[Page images and extracted text]

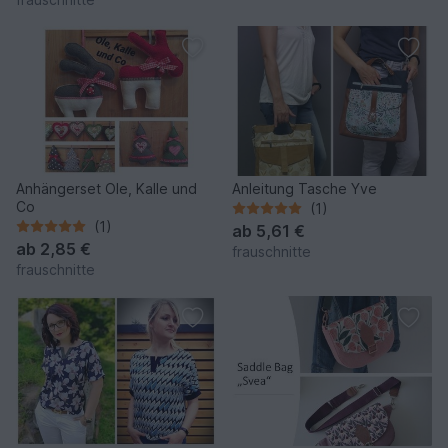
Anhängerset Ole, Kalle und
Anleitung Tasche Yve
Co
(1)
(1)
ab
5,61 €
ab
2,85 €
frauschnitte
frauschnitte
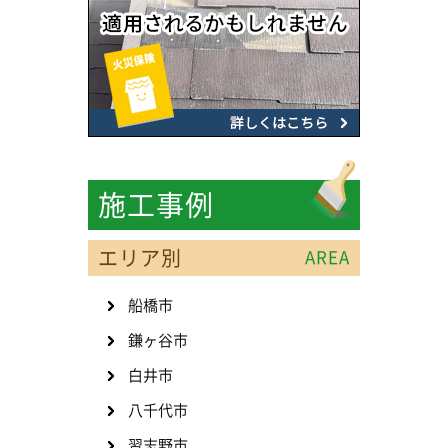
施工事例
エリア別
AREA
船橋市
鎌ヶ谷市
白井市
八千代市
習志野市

What you will do
Every entry, word for word, should be given again; the pictures are not part of the copy.

Finished exercise
Anhängerset Ole, Kalle und
Anleitung Tasche Yve
Co
(1)
(1)
ab
5,61 €
ab
2,85 €
frauschnitte
frauschnitte
施工事例
エリア別
AREA
船橋市
鎌ヶ谷市
白井市
八千代市
習志野市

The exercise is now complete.